51. patrick451 ◴[] No.42165472[source]
The ISP hypothesis doesn't make sense to me. I could not stream the live event from Netflix. But I could watch any other show on netflix or youtube or hulu at the same time.
replies(1): >>42168193 #
52. skybrian ◴[] No.42165988{4}[source]
I think it often makes sense to do full releases frequently, but not continuously. For example, Chrome is on an approximately four week schedule, which makes sense for them. Other projects have faster cadences. There is a point of diminishing returns, though, and you seem to be ignoring the downsides.
replies(1): >>42180037 #
53. leptons ◴[] No.42166996{6}[source]
I manage ~3000 customized websites based on the same template code. Sometimes we make changes to the template code that could affect the customizations - it is practically impossible to predict what might cause a problem due to the nature of the customizations. We'll take before and after screenshots of every page on every site, so it can get into the 100s of thousands of screenshots. We'll then run a diff on the screenshots to see what changed, reviewing the screenshots with the most significant changes. Then we'll address the problems we find and deploy the fixed release.

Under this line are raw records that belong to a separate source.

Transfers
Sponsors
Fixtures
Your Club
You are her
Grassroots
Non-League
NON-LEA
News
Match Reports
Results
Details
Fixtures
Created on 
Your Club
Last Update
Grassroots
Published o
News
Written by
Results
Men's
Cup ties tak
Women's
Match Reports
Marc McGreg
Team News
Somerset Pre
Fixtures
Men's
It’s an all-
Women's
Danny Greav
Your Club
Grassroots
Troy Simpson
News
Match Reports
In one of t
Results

When we do these large screenshot operations, the EC2 instances are running for maybe 15 or 20 minutes total. It's not exactly cheap, but losing clients because we broke their site is something we want to avoid. The sites are hosted on a 3rd party service, and we're rate-limited by IP address, so to get this done in a reasonable amount of time we need to spin up 10,000 EC2 instances to distribute the work. We have our own software to manage the EC2 instances. It's honestly pretty simple, but effective.

54. geor9e ◴[] No.42168193{3}[source]
Some ISPs have on-site Netflix Open Connect racks. The advantage of this is that they get a high-priority quality of service data stream into the rack, which then serves the cached content to the ISP customers. If your ISP doesn't have a big enough Netflix rack and it gets saturated, then you're getting your streams at the whim of congestion on the open internet. A live stream is a few seconds of video downloaded, and it has to make it over the congestion of the internet in a few seconds and then repeat. If a single one of these repeats hits congestion and gets delayed, you see the buffering spinning wheel. Other shows, on the other hand, can show the cached Netflix splash animation for 10 seconds while they request 20 minutes of cache until they get it. So, dropped packets don't matter much. Even if the internet is seeing congestion every couple of minutes, delaying your packets, it won't matter as non-live content is very flexible and patient about when it receives the next 20-minute chunk. I'm not an ISP or Netflix engineer, so don't take these as exact numbers. I'm just explaining how the "bandwidth problems might be localized" hypothesis can make sense from my general understanding.
55. NoPicklez ◴[] No.42168444[source]
I think Netflix have a fair bit of organisational muscle, perhaps the fight was considered not as large of an event as the NFL streams would be in the future.

Also, "No experience in" really? You have no idea if that's really the case

56. mbrumlow ◴[] No.42180037{5}[source]
I think once a week is good. Maybe once every two weeks.
57. kpierce ◴[] No.42200724{3}[source]
Yes I agree that fight had a great deal of interest but the nfl is their real goal.